**What you will do**: Gather every line in the records below that contains the word "down".

Stored items:

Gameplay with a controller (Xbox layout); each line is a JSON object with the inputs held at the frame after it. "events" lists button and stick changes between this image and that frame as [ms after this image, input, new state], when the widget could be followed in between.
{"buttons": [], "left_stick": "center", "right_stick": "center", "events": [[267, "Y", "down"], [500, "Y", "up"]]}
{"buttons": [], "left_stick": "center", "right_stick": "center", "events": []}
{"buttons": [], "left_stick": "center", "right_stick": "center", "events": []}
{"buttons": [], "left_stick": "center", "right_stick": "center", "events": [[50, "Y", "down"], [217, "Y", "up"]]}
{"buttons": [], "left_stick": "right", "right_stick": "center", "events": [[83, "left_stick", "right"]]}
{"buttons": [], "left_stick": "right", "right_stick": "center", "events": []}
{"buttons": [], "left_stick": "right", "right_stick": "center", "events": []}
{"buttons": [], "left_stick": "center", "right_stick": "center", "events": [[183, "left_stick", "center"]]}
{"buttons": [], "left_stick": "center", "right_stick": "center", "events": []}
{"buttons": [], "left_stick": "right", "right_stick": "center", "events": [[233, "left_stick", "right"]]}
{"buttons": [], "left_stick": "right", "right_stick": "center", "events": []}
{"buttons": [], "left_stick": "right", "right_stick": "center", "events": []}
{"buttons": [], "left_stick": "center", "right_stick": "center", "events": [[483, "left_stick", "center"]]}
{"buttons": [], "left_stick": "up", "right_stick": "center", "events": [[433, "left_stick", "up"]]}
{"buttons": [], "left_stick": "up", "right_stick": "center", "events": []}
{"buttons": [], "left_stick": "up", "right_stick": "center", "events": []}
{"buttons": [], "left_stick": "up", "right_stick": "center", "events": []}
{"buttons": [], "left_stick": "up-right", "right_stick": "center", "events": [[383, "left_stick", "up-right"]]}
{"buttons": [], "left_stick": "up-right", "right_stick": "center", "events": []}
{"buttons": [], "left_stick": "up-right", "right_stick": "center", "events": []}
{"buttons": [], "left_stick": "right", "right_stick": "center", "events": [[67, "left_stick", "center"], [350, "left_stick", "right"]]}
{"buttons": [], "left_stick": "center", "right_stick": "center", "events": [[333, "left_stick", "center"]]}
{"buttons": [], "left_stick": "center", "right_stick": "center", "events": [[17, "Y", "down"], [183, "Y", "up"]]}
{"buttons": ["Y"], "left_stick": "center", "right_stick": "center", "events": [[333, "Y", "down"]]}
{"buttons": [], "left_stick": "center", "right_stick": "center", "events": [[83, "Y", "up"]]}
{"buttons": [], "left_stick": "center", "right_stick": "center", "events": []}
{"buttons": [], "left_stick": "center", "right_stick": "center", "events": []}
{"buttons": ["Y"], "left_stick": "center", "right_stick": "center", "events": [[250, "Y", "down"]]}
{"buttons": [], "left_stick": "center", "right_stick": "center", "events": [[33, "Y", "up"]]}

**Task response**:
{"buttons": [], "left_stick": "center", "right_stick": "center", "events": [[267, "Y", "down"], [500, "Y", "up"]]}
{"buttons": [], "left_stick": "center", "right_stick": "center", "events": [[50, "Y", "down"], [217, "Y", "up"]]}
{"buttons": [], "left_stick": "center", "right_stick": "center", "events": [[17, "Y", "down"], [183, "Y", "up"]]}
{"buttons": ["Y"], "left_stick": "center", "right_stick": "center", "events": [[333, "Y", "down"]]}
{"buttons": ["Y"], "left_stick": "center", "right_stick": "center", "events": [[250, "Y", "down"]]}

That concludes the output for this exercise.